SOURCE DATA:

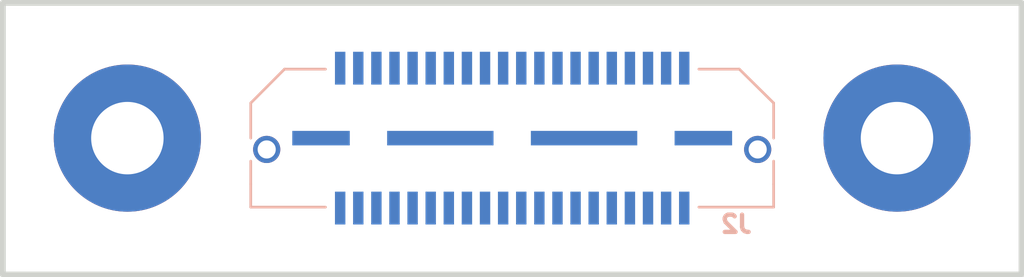
<source format=kicad_pcb>
(kicad_pcb (version 20211014) (generator pcbnew)

  (general
    (thickness 4.69)
  )

  (paper "A4")
  (layers
    (0 "F.Cu" signal)
    (1 "In1.Cu" signal)
    (2 "In2.Cu" signal)
    (31 "B.Cu" signal)
    (32 "B.Adhes" user "B.Adhesive")
    (33 "F.Adhes" user "F.Adhesive")
    (34 "B.Paste" user)
    (35 "F.Paste" user)
    (36 "B.SilkS" user "B.Silkscreen")
    (37 "F.SilkS" user "F.Silkscreen")
    (38 "B.Mask" user)
    (39 "F.Mask" user)
    (40 "Dwgs.User" user "User.Drawings")
    (41 "Cmts.User" user "User.Comments")
    (42 "Eco1.User" user "User.Eco1")
    (43 "Eco2.User" user "User.Eco2")
    (44 "Edge.Cuts" user)
    (45 "Margin" user)
    (46 "B.CrtYd" user "B.Courtyard")
    (47 "F.CrtYd" user "F.Courtyard")
    (48 "B.Fab" user)
    (49 "F.Fab" user)
    (50 "User.1" user)
    (51 "User.2" user)
    (52 "User.3" user)
    (53 "User.4" user)
    (54 "User.5" user)
    (55 "User.6" user)
    (56 "User.7" user)
    (57 "User.8" user)
    (58 "User.9" user)
  )

  (setup
    (stackup
      (layer "F.SilkS" (type "Top Silk Screen"))
      (layer "F.Paste" (type "Top Solder Paste"))
      (layer "F.Mask" (type "Top Solder Mask") (thickness 0.01))
      (layer "F.Cu" (type "copper") (thickness 0.035))
      (layer "dielectric 1" (type "core") (thickness 1.51) (material "FR4") (epsilon_r 4.5) (loss_tangent 0.02))
      (layer "In1.Cu" (type "copper") (thickness 0.035))
      (layer "dielectric 2" (type "prepreg") (thickness 1.51) (material "FR4") (epsilon_r 4.5) (loss_tangent 0.02))
      (layer "In2.Cu" (type "copper") (thickness 0.035))
      (layer "dielectric 3" (type "core") (thickness 1.51) (material "FR4") (epsilon_r 4.5) (loss_tangent 0.02))
      (layer "B.Cu" (type "copper") (thickness 0.035))
      (layer "B.Mask" (type "Bottom Solder Mask") (thickness 0.01))
      (layer "B.Paste" (type "Bottom Solder Paste"))
      (layer "B.SilkS" (type "Bottom Silk Screen"))
      (copper_finish "None")
      (dielectric_constraints no)
    )
    (pad_to_mask_clearance 0)
    (pcbplotparams
      (layerselection 0x00010fc_ffffffff)
      (disableapertmacros false)
      (usegerberextensions false)
      (usegerberattributes true)
      (usegerberadvancedattributes true)
      (creategerberjobfile true)
      (svguseinch false)
      (svgprecision 6)
      (excludeedgelayer true)
      (plotframeref false)
      (viasonmask false)
      (mode 1)
      (useauxorigin false)
      (hpglpennumber 1)
      (hpglpenspeed 20)
      (hpglpendiameter 15.000000)
      (dxfpolygonmode true)
      (dxfimperialunits true)
      (dxfusepcbnewfont true)
      (psnegative false)
      (psa4output false)
      (plotreference true)
      (plotvalue true)
      (plotinvisibletext false)
      (sketchpadsonfab false)
      (subtractmaskfromsilk false)
      (outputformat 1)
      (mirror false)
      (drillshape 1)
      (scaleselection 1)
      (outputdirectory "")
    )
  )

  (net 0 "")
  (net 1 "GND")
  (net 2 "+3.3V")
  (net 3 "unconnected-(J2-Pad1)")
  (net 4 "unconnected-(J2-Pad2)")
  (net 5 "unconnected-(J2-Pad3)")
  (net 6 "unconnected-(J2-Pad4)")
  (net 7 "unconnected-(J2-Pad13)")
  (net 8 "unconnected-(J2-Pad14)")
  (net 9 "unconnected-(J2-Pad15)")
  (net 10 "unconnected-(J2-Pad16)")
  (net 11 "unconnected-(J2-Pad17)")
  (net 12 "unconnected-(J2-Pad18)")
  (net 13 "unconnected-(J2-Pad19)")
  (net 14 "unconnected-(J2-Pad20)")
  (net 15 "unconnected-(J2-Pad22)")
  (net 16 "unconnected-(J2-Pad24)")
  (net 17 "unconnected-(J2-Pad26)")
  (net 18 "unconnected-(J2-Pad28)")
  (net 19 "unconnected-(J2-Pad34)")
  (net 20 "unconnected-(J2-Pad36)")
  (net 21 "unconnected-(J2-Pad37)")
  (net 22 "unconnected-(J2-Pad38)")
  (net 23 "unconnected-(J2-Pad39)")
  (net 24 "/CAM_D0_N")
  (net 25 "/CAM_D0_P")
  (net 26 "/CAM_D1_N")
  (net 27 "/CAM_D1_P")
  (net 28 "/CAM_CK_N")
  (net 29 "/CAM_CK_P")
  (net 30 "/CAM_IO0")
  (net 31 "/CAM_IO1")
  (net 32 "/CAM_SCL")
  (net 33 "/CAM_SDA")
  (net 34 "unconnected-(J2-Pad29)")
  (net 35 "unconnected-(J2-Pad30)")
  (net 36 "unconnected-(J2-Pad31)")
  (net 37 "unconnected-(J2-Pad32)")
  (net 38 "unconnected-(H1-Pad1)")
  (net 39 "unconnected-(H2-Pad1)")
  (net 40 "unconnected-(J2-Pad5)")
  (net 41 "unconnected-(J2-Pad7)")
  (net 42 "unconnected-(J2-Pad9)")
  (net 43 "unconnected-(J2-Pad11)")

  (footprint "SYZYGY:MountingHole_3.2mm_M3_6.5mm_Pad_TopBottom" (layer "F.Cu") (at 179.5 83.975))

  (footprint "SYZYGY:MountingHole_3.2mm_M3_6.5mm_Pad_TopBottom" (layer "F.Cu") (at 145.5 83.975))

  (footprint "SYZYGY:QTE-020-01-F-D-A" (layer "B.Cu") (at 162.50032 83.975))

  (gr_line (start 185 90) (end 185 78) (layer "Edge.Cuts") (width 0.254) (tstamp 12cbf492-e9dc-4422-a0d9-1a323b298c24))
  (gr_line (start 140 78) (end 140 90) (layer "Edge.Cuts") (width 0.254) (tstamp c0e6c13a-1979-41c2-b196-739ecf63634a))
  (gr_line (start 185 78) (end 140 78) (layer "Edge.Cuts") (width 0.254) (tstamp c41e747c-4705-442e-b5cc-23d10f6ab906))
  (gr_line (start 140 90) (end 185 90) (layer "Edge.Cuts") (width 0.254) (tstamp f2ffc949-b5a3-4fb7-97ae-d3a4d6dd8637))

)

</source>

WORK ITEM: Repeat the data word for word; drop the pictures.

TASK RESULT:
<source format=kicad_pcb>
(kicad_pcb (version 20211014) (generator pcbnew)

  (general
    (thickness 4.69)
  )

  (paper "A4")
  (layers
    (0 "F.Cu" signal)
    (1 "In1.Cu" signal)
    (2 "In2.Cu" signal)
    (31 "B.Cu" signal)
    (32 "B.Adhes" user "B.Adhesive")
    (33 "F.Adhes" user "F.Adhesive")
    (34 "B.Paste" user)
    (35 "F.Paste" user)
    (36 "B.SilkS" user "B.Silkscreen")
    (37 "F.SilkS" user "F.Silkscreen")
    (38 "B.Mask" user)
    (39 "F.Mask" user)
    (40 "Dwgs.User" user "User.Drawings")
    (41 "Cmts.User" user "User.Comments")
    (42 "Eco1.User" user "User.Eco1")
    (43 "Eco2.User" user "User.Eco2")
    (44 "Edge.Cuts" user)
    (45 "Margin" user)
    (46 "B.CrtYd" user "B.Courtyard")
    (47 "F.CrtYd" user "F.Courtyard")
    (48 "B.Fab" user)
    (49 "F.Fab" user)
    (50 "User.1" user)
    (51 "User.2" user)
    (52 "User.3" user)
    (53 "User.4" user)
    (54 "User.5" user)
    (55 "User.6" user)
    (56 "User.7" user)
    (57 "User.8" user)
    (58 "User.9" user)
  )

  (setup
    (stackup
      (layer "F.SilkS" (type "Top Silk Screen"))
      (layer "F.Paste" (type "Top Solder Paste"))
      (layer "F.Mask" (type "Top Solder Mask") (thickness 0.01))
      (layer "F.Cu" (type "copper") (thickness 0.035))
      (layer "dielectric 1" (type "core") (thickness 1.51) (material "FR4") (epsilon_r 4.5) (loss_tangent 0.02))
      (layer "In1.Cu" (type "copper") (thickness 0.035))
      (layer "dielectric 2" (type "prepreg") (thickness 1.51) (material "FR4") (epsilon_r 4.5) (loss_tangent 0.02))
      (layer "In2.Cu" (type "copper") (thickness 0.035))
      (layer "dielectric 3" (type "core") (thickness 1.51) (material "FR4") (epsilon_r 4.5) (loss_tangent 0.02))
      (layer "B.Cu" (type "copper") (thickness 0.035))
      (layer "B.Mask" (type "Bottom Solder Mask") (thickness 0.01))
      (layer "B.Paste" (type "Bottom Solder Paste"))
      (layer "B.SilkS" (type "Bottom Silk Screen"))
      (copper_finish "None")
      (dielectric_constraints no)
    )
    (pad_to_mask_clearance 0)
    (pcbplotparams
      (layerselection 0x00010fc_ffffffff)
      (disableapertmacros false)
      (usegerberextensions false)
      (usegerberattributes true)
      (usegerberadvancedattributes true)
      (creategerberjobfile true)
      (svguseinch false)
      (svgprecision 6)
      (excludeedgelayer true)
      (plotframeref false)
      (viasonmask false)
      (mode 1)
      (useauxorigin false)
      (hpglpennumber 1)
      (hpglpenspeed 20)
      (hpglpendiameter 15.000000)
      (dxfpolygonmode true)
      (dxfimperialunits true)
      (dxfusepcbnewfont true)
      (psnegative false)
      (psa4output false)
      (plotreference true)
      (plotvalue true)
      (plotinvisibletext false)
      (sketchpadsonfab false)
      (subtractmaskfromsilk false)
      (outputformat 1)
      (mirror false)
      (drillshape 1)
      (scaleselection 1)
      (outputdirectory "")
    )
  )

  (net 0 "")
  (net 1 "GND")
  (net 2 "+3.3V")
  (net 3 "unconnected-(J2-Pad1)")
  (net 4 "unconnected-(J2-Pad2)")
  (net 5 "unconnected-(J2-Pad3)")
  (net 6 "unconnected-(J2-Pad4)")
  (net 7 "unconnected-(J2-Pad13)")
  (net 8 "unconnected-(J2-Pad14)")
  (net 9 "unconnected-(J2-Pad15)")
  (net 10 "unconnected-(J2-Pad16)")
  (net 11 "unconnected-(J2-Pad17)")
  (net 12 "unconnected-(J2-Pad18)")
  (net 13 "unconnected-(J2-Pad19)")
  (net 14 "unconnected-(J2-Pad20)")
  (net 15 "unconnected-(J2-Pad22)")
  (net 16 "unconnected-(J2-Pad24)")
  (net 17 "unconnected-(J2-Pad26)")
  (net 18 "unconnected-(J2-Pad28)")
  (net 19 "unconnected-(J2-Pad34)")
  (net 20 "unconnected-(J2-Pad36)")
  (net 21 "unconnected-(J2-Pad37)")
  (net 22 "unconnected-(J2-Pad38)")
  (net 23 "unconnected-(J2-Pad39)")
  (net 24 "/CAM_D0_N")
  (net 25 "/CAM_D0_P")
  (net 26 "/CAM_D1_N")
  (net 27 "/CAM_D1_P")
  (net 28 "/CAM_CK_N")
  (net 29 "/CAM_CK_P")
  (net 30 "/CAM_IO0")
  (net 31 "/CAM_IO1")
  (net 32 "/CAM_SCL")
  (net 33 "/CAM_SDA")
  (net 34 "unconnected-(J2-Pad29)")
  (net 35 "unconnected-(J2-Pad30)")
  (net 36 "unconnected-(J2-Pad31)")
  (net 37 "unconnected-(J2-Pad32)")
  (net 38 "unconnected-(H1-Pad1)")
  (net 39 "unconnected-(H2-Pad1)")
  (net 40 "unconnected-(J2-Pad5)")
  (net 41 "unconnected-(J2-Pad7)")
  (net 42 "unconnected-(J2-Pad9)")
  (net 43 "unconnected-(J2-Pad11)")

  (footprint "SYZYGY:MountingHole_3.2mm_M3_6.5mm_Pad_TopBottom" (layer "F.Cu") (at 179.5 83.975))

  (footprint "SYZYGY:MountingHole_3.2mm_M3_6.5mm_Pad_TopBottom" (layer "F.Cu") (at 145.5 83.975))

  (footprint "SYZYGY:QTE-020-01-F-D-A" (layer "B.Cu") (at 162.50032 83.975))

  (gr_line (start 185 90) (end 185 78) (layer "Edge.Cuts") (width 0.254) (tstamp 12cbf492-e9dc-4422-a0d9-1a323b298c24))
  (gr_line (start 140 78) (end 140 90) (layer "Edge.Cuts") (width 0.254) (tstamp c0e6c13a-1979-41c2-b196-739ecf63634a))
  (gr_line (start 185 78) (end 140 78) (layer "Edge.Cuts") (width 0.254) (tstamp c41e747c-4705-442e-b5cc-23d10f6ab906))
  (gr_line (start 140 90) (end 185 90) (layer "Edge.Cuts") (width 0.254) (tstamp f2ffc949-b5a3-4fb7-97ae-d3a4d6dd8637))

)

</source>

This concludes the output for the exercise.